Small investments in poor neighborhoods are the best way for a community to build wealth. They are also the best way to lift people out of poverty without displacing them from their neighborhood.
I didnt get any kind of explanation for this. Why is the pictured neighborhood worth so much? Are those homes being listed for more than the rich neighborhood homes? Are the residents earning more?
My understanding is that they are considering how much a neighborhood is "worth" in terms of the amount of tax revenue provided to the city. So, although each individual house on a cul-de-sac produces more tax revenue than each house in the poorer crescent (they cost more and so generate more property tax revenue; their residents make more and so generate more in sales and income tax revenue), because the poorer neighborhood is much denser, the total revenue is much larger.
I will admit. though, that I posted the article because I found it interesting but didn't feel like I fully got my head around it, and was hoping to get some input from the community.
Strong Towns and Not Just Bikes both go over the math more in other articles/videos, but I'll try to provide a decent summary.
Basically, the cost to maintain the roads and infrastructure in a city are paid for by everyone in the area, and because cities are usually smaller and mixed-use, you have several homes and businesses chipping in to pay the same mile of asphalt and water/sewer.
When you get to the suburbs, even though they pay more in taxes because they're larger and newer, they're also more spread out, often with a large highway out to them.
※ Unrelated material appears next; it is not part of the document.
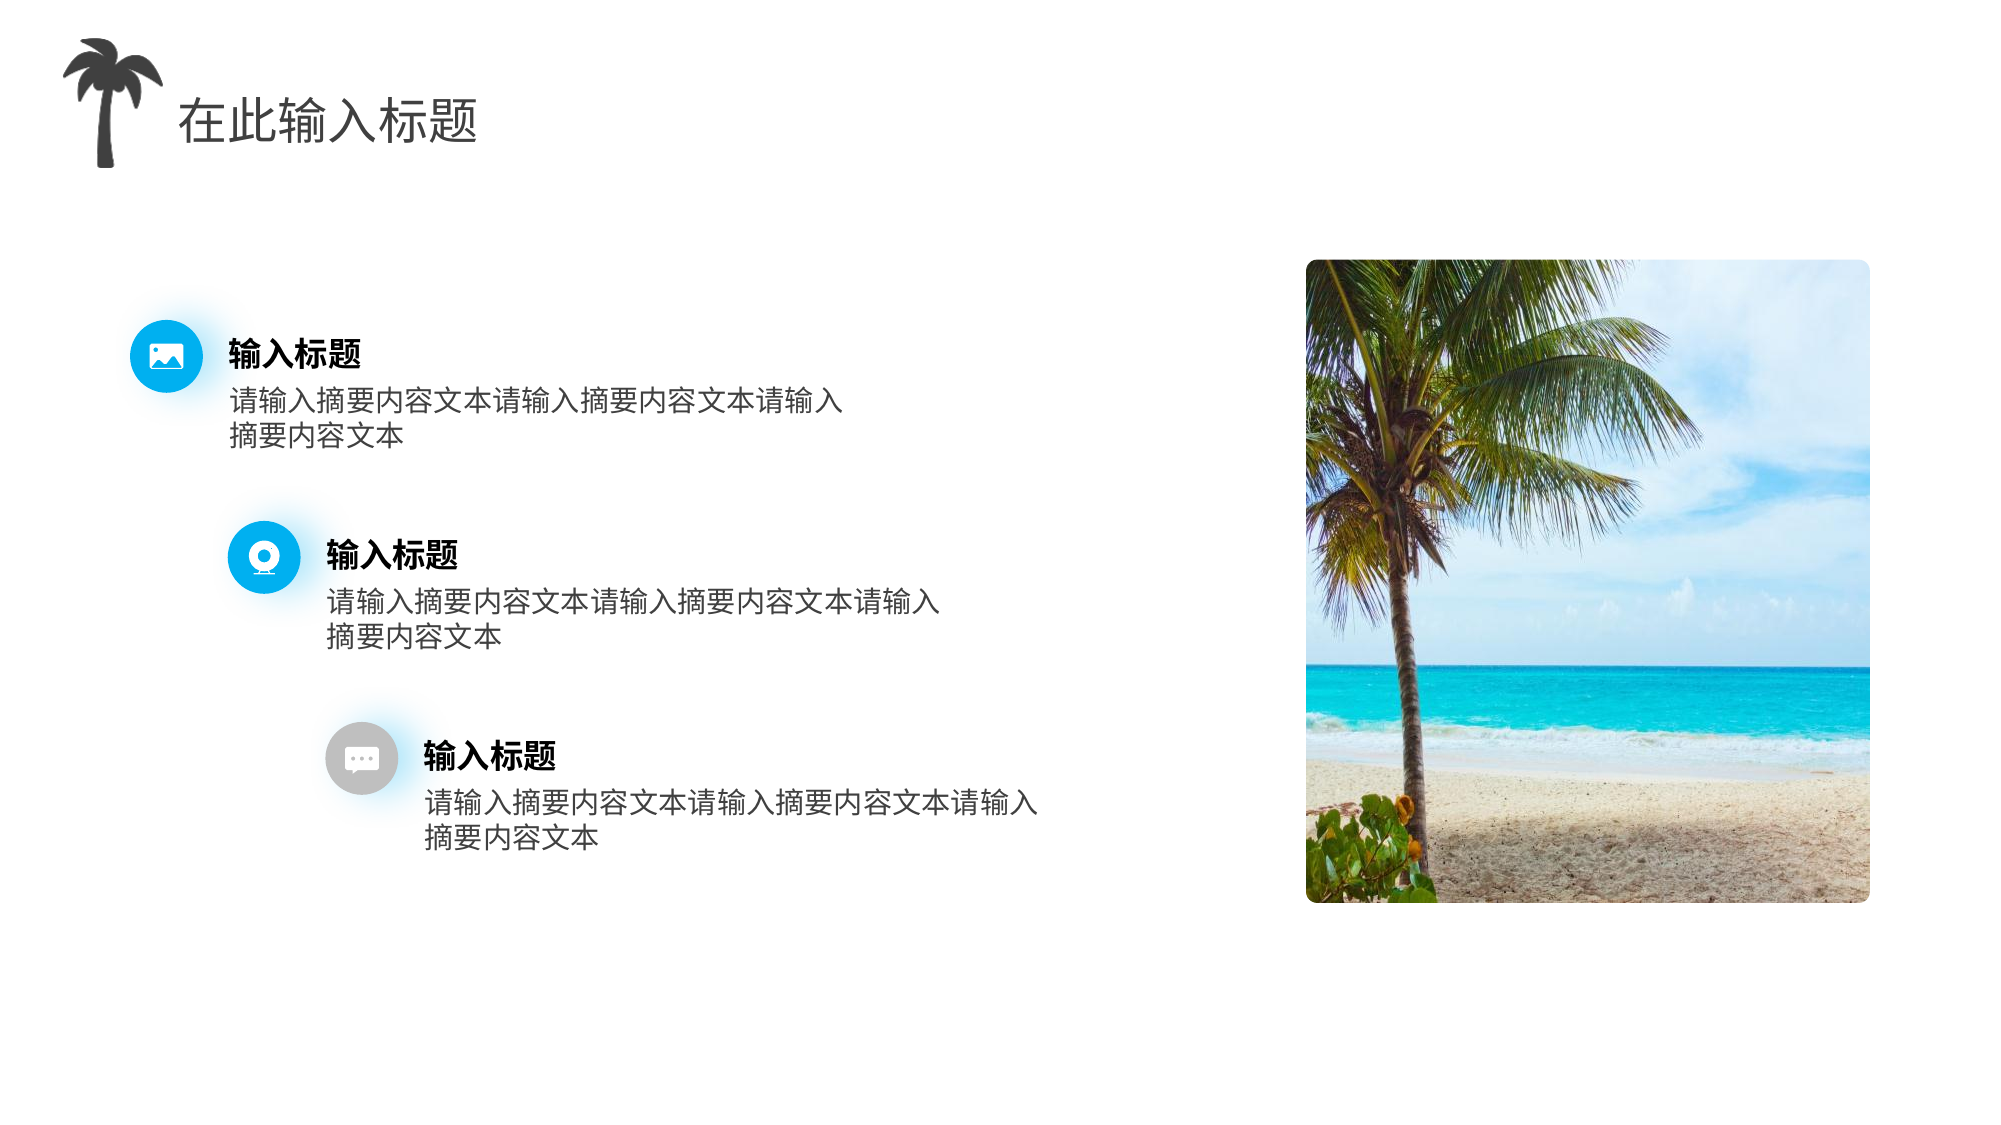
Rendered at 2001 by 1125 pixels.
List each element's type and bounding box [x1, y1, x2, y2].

They require this dedicated infrastructure line, and still require fire/police/garbage services, which requires more staffing, more buildings, and more trucks.
Imagine you're playing two games of Cities Skylines.
In the first game, you have small, 2-lane roads, your houses and apartment buildings are small, one-four block sizes, you have a corner store every other street, and because everything is within 5 blocks, people walk to their destination. You really only need one fire station, one police station, and a dump.
In the second game, you have a highway to a residential-only area. All your residences are 6 blocks big and in cul-de-sacs. You'd likely have to have one police/fire stations on one side of the suburb and one on the other in order to get full coverage. They'd require their own garbage dump in order to get the best service, and you'd have to run sewer/water lines out to them.
Which of these cities do you think would do better financially?
If you'd like more supplementary reading/watching here are the other videos that go into this more in-depth:
They almost intentionally make the assertion without investigating the "why", but it's almost certainly the property density.
In the affluent neighbourhoods, a property might be worth twice as much on average but it's on a lot 3x the size with wider and more comfortable streets throughout, likely with significantly more public green spaces.
A community park in an affluent neighborhood costs the city money to maintain, where in a poorer higher density neighborhood it instead would be 30 little houses on it each contributing property taxes.
Nah thx I'd rather give all my money to my landlord.
But I worry that too much of the value my labor produces goes to my boss. I wish my boss would share it 50/50 with my landlord because they both deserve it equally.